PURPOSE. To determine whether internal limiting membrane (ILM) peeling is effective and cost effective compared with no peeling in patients with idiopathic stage 2 or 3 full-thickness maculay hole (FTMH). METHODS. This was a pragmatic multicenter randomized controlled trial. Eligible participants from nine centers were randomized to ILM peeling or no peeling (1:1 ratio) in addition to phacovitrectomy, including detachment and removal of the posterior hyaloid and gas tamponade. The primary outcome was distance visual acuity (VA) at 6 months after surgery. Secondary outcomes included hole closure, distance VA at other time points, near VA, contrast sensitivity, reading speed, reoperations, complications, resource use, and participant-reported health status, visual function, and costs. RESULTS. Of 141 participants randomized in nine centers, 127 (90%) completed the 6-month follow-up. Nonstatistically significant differences in distance visual acuity at 6 months were found between groups (mean difference, 4.8; 95% confidence interval [CI], -0.3 to 9.8; P = 0.063). There was a significantly higher rate of hole closure in the ILM-peel group (56 [84%] vs. 31 [48%]) at 1 month (odds ratio [OR], 6.23; 95% CI, 2.64-14.73; P <0.001) with fewer reoperations (8 [12%] vs. 31 [48%]) performed by 6 months (OR, 0.14; 95% CI, 0.05- 0.34; P <0.001). Peeling the ILM is likely to be cost effective. CONCLUSIONS. There was no evidence of a difference in distance VA after the ILM peeling and no-ILM peeling techniques. An important benefit in favor of no ILM peeling was ruled out. Given the higher anatomic closure and lower reoperation rates in the ILM-peel group, ILM peeling seems to be the treatment of choice for idiopathic stage 2 to 3 FTMH. © 2011 The Association for Research in Vision and Ophthalmology, Inc.

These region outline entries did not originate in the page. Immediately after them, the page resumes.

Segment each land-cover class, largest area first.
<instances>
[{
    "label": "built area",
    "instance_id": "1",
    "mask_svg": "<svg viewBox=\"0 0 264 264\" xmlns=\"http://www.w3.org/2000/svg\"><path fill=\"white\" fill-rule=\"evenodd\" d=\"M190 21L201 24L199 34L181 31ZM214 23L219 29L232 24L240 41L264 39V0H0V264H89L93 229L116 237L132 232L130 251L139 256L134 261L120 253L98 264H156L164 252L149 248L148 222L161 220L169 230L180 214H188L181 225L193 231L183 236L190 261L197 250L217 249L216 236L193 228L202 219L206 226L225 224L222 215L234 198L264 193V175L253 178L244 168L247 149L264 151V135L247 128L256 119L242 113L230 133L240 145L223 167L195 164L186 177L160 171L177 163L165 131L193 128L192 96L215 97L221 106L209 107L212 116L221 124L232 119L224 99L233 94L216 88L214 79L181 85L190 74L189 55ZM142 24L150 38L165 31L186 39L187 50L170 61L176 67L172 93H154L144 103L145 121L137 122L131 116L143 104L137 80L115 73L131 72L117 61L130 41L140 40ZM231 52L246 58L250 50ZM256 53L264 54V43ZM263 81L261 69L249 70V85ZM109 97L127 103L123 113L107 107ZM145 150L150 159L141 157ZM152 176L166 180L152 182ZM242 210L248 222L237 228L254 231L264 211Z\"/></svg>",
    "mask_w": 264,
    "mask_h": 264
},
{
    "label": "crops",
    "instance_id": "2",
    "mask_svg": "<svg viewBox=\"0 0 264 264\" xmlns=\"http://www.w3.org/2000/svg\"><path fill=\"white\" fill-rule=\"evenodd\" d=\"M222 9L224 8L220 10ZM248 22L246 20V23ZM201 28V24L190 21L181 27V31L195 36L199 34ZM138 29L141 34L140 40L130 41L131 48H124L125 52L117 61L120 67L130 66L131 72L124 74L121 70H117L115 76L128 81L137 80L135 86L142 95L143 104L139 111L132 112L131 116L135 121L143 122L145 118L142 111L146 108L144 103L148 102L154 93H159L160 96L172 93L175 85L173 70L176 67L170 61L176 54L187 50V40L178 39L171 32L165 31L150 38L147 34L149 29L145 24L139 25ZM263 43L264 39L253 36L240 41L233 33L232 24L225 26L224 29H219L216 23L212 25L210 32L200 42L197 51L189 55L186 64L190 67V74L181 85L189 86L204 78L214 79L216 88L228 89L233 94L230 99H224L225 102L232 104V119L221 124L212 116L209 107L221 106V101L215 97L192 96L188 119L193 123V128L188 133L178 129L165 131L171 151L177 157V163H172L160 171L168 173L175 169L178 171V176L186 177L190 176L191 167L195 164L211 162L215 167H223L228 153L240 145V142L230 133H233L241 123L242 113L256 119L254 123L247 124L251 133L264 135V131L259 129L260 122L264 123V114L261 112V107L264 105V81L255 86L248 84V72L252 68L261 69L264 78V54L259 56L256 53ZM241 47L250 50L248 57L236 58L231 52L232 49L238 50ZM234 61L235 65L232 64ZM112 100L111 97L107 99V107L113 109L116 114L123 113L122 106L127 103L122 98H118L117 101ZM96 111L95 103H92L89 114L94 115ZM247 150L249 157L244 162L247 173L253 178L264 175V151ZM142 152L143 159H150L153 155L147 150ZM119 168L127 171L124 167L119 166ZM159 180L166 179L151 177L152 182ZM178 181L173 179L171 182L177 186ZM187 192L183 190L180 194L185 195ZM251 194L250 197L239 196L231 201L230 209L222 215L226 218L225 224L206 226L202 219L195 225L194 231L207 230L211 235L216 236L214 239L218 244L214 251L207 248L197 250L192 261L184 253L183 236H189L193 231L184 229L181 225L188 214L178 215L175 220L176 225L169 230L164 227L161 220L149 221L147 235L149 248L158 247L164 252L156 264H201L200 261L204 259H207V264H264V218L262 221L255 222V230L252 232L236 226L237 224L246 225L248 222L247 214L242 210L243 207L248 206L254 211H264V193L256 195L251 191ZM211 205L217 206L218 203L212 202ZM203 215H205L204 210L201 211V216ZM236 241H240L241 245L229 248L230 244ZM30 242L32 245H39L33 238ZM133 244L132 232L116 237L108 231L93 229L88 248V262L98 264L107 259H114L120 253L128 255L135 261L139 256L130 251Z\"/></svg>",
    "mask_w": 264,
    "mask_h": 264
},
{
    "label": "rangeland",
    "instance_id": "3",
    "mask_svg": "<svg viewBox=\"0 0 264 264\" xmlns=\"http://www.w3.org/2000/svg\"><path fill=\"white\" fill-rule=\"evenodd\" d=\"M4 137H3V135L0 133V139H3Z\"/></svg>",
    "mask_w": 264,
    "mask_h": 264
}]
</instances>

Cost-effectiveness of internal limiting membrane peeling versus no peeling for patients with an idiopathic full-thickness macular hole:Results from a randomised controlled trial

Aim: To determine whether internal limiting membrane (ILM) peeling is cost-effective compared with no peeling for patients with an idiopathic stage 2 or 3 full-thickness macular hole. Methods: A cost-effectiveness analysis was performed alongside a randomised controlled trial. 141 participants were randomly allocated to receive macular-hole surgery, with either ILM peeling or no peeling. Health-service resource use, costs and quality of life were calculated for each participant. The incremental cost per quality-adjusted life year (QALY) gained was calculated at 6 months. Results: At 6 months, the total costs were on average higher (£424, 95% CI -182 to 1045) in the No Peel arm, primarily owing to the higher reoperation rate in the No Peel arm. The mean additional QALYs from ILM peel at 6 months were 0.002 (95% CI 0.01 to 0.013), adjusting for baseline EQ-5D and other minimisation factors. A mean incremental cost per QALY was not computed, as Peeling was on average less costly and slightly more effective. A stochastic analysis suggested that there was more than a 90% probability that Peeling would be cost-effective at a willingness-to-pay threshold of £20 000 per QALY. Conclusion: Although there is no evidence of a statistically significant difference in either costs or QALYs between macular hole surgery with or without ILM peeling, the balance of probabilities is that ILM Peeling is likely to be a cost-effective option for the treatment of macular holes. Further long-term follow-up data are needed to confirm these findings.